» Request 1
Answer these questions from the article about Lewis Terman's research:
(a) How much did the two-generation research project cost?
(b) At which university was Dr. Lewis Terman?
(c) What mental age did Terman and his fellow testers report for the average American adult?
» Request 2
Turn the paragraph of the article about Lewis Terman's research that begins "Furthermore, they reported" into a short list that keeps its main facts.
» Request 3
Revise the passage of the article about Lewis Terman's research starting at "Furthermore, they reported, precocious" and ending at "un-American, and undemocratic.", putting "irritation" in place of "annoyance".

» Article
Their study — a two-generation, $200,000 research project — actually began 30 years ago, and is just now reaching its climax. It has been hailed as one of the most exciting and significant investigations in psychology. It has yielded data which may eventually bring drastic changes in the American system of public education. And it has upset many of the time-honored beliefs dear to the hearts of parents, doctors, educators, and the public at large.

The investigators demolished one cherished superstition when they found there is nothing to the idea that precocious children — those with high IQs — are pathetic creatures, overserious and undersized, hollow-chested, stoop-shouldered, clumsy, tense, and neurotic.

“It would help our ego to believe that this is true,” one of them says, “but it is entirely false.”

Furthermore, they reported, precocious youngsters are generally not obnoxious little brats; most of them are remarkably free from behavior problems. And the child who learns Greek at the age of 4 and calculus at 6, they discovered, does not become an addlepate. The chances are greater that he will become an executive vice president, make $20,000 a year, and marry the best-looking girl in town.

These and similar findings have brought surprise, disillusionment, and considerable annoyance to some people, and the investigators have been berated for wrecking many popular and comforting misconceptions. Oddly enough, they have also been denounced in some circles as subversive, un-American, and undemocratic.

The Man Behind the Test Behind the IQ 

To the leader of these scientists, sprightly Dr. Lewis Terman, of Stanford University, such charges are the standard payment for exploding myths. Professor Terman is in a position to know. He had already caused a row when he proved he could learn more about a child’s intelligence with appropriate mental tests than a teacher could discover in a year or than some parents could discover in 10 years. He saddened some educators when he stated that too many teachers failed to recognize exceptionally brilliant students. He stirred up resentment when he and his fellow brain testers reported that the average American adult had the mental age of a 15-year-old. He aroused wrath when he denied that any child could be made agenius by intensive mental calisthenics during the first four or five years of life, and when he disproved the widely accepted belief that many if not most of the world’s great geniuses were dunces in childhood.

“It is true that Charles Darwin was rated as an intellectual failure by his teacher,” he said. “This was quite probably due to the fact that young Darwin was addicted to carrying insects and small animals in his pockets — a habit which disturbed the serenity of the classroom.”

The great author Sir Walter Scott was reputed to have been a mental flop when he attended a certain private school. Careful study revealed later that Scott never attended the school, and that in early childhood he was demonstrating remarkable literary skill. Other investigators have noted that Thomas Edison, usually at the foot of his class in school and considered bird-brained by his teacher, was showing an intellectual curiosity and reading books far beyond his years.

[Collected data]
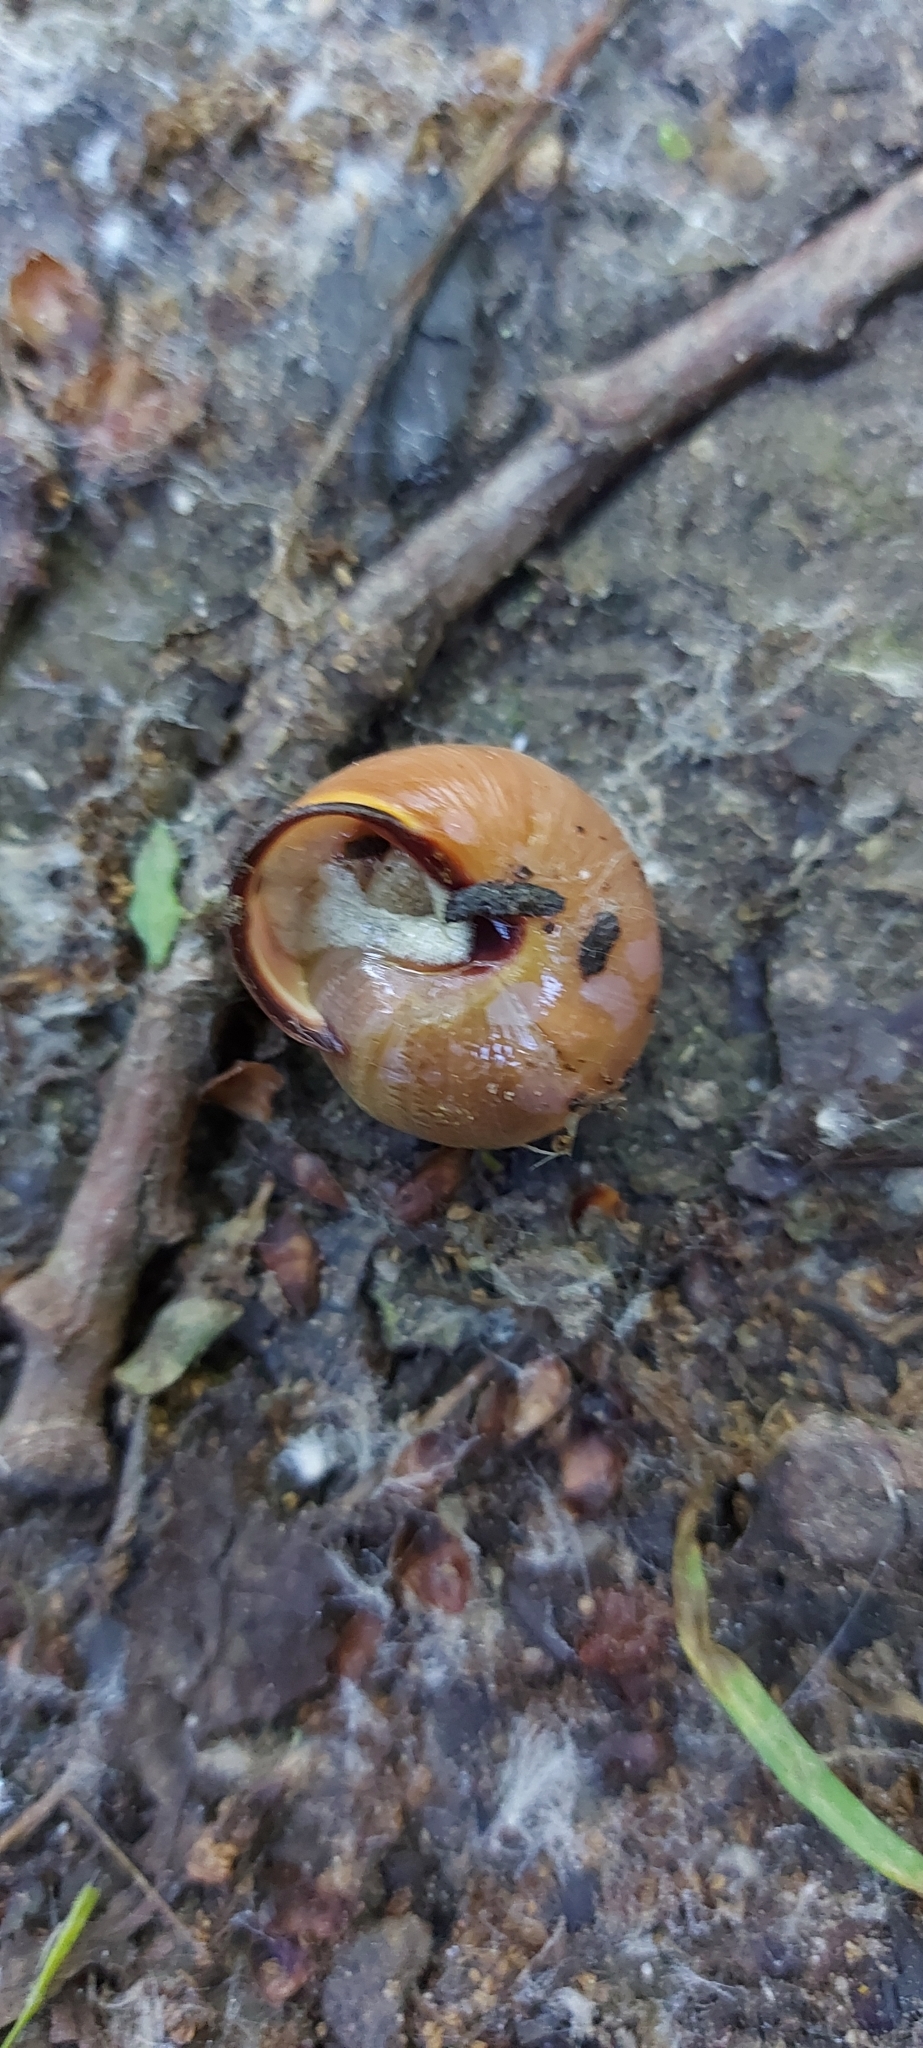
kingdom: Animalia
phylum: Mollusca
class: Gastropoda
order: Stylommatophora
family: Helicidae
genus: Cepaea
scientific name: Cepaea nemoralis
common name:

» Answer 1
(a) $200,000
(b) Stanford University
(c) The mental age of a 15-year-old

» Answer 2
- Precocious youngsters are generally not obnoxious little brats, and most are remarkably free from behavior problems.
- A child who learns Greek at 4 and calculus at 6 does not become an addlepate.
- Such a child is more likely to become an executive vice president, make $20,000 a year, and marry the best-looking girl in town.

» Answer 3
Furthermore, they reported, precocious youngsters are generally not obnoxious little brats; most of them are remarkably free from behavior problems. And the child who learns Greek at the age of 4 and calculus at 6, they discovered, does not become an addlepate. The chances are greater that he will become an executive vice president, make $20,000 a year, and marry the best-looking girl in town.

These and similar findings have brought surprise, disillusionment, and considerable irritation to some people, and the investigators have been berated for wrecking many popular and comforting misconceptions. Oddly enough, they have also been denounced in some circles as subversive, un-American, and undemocratic.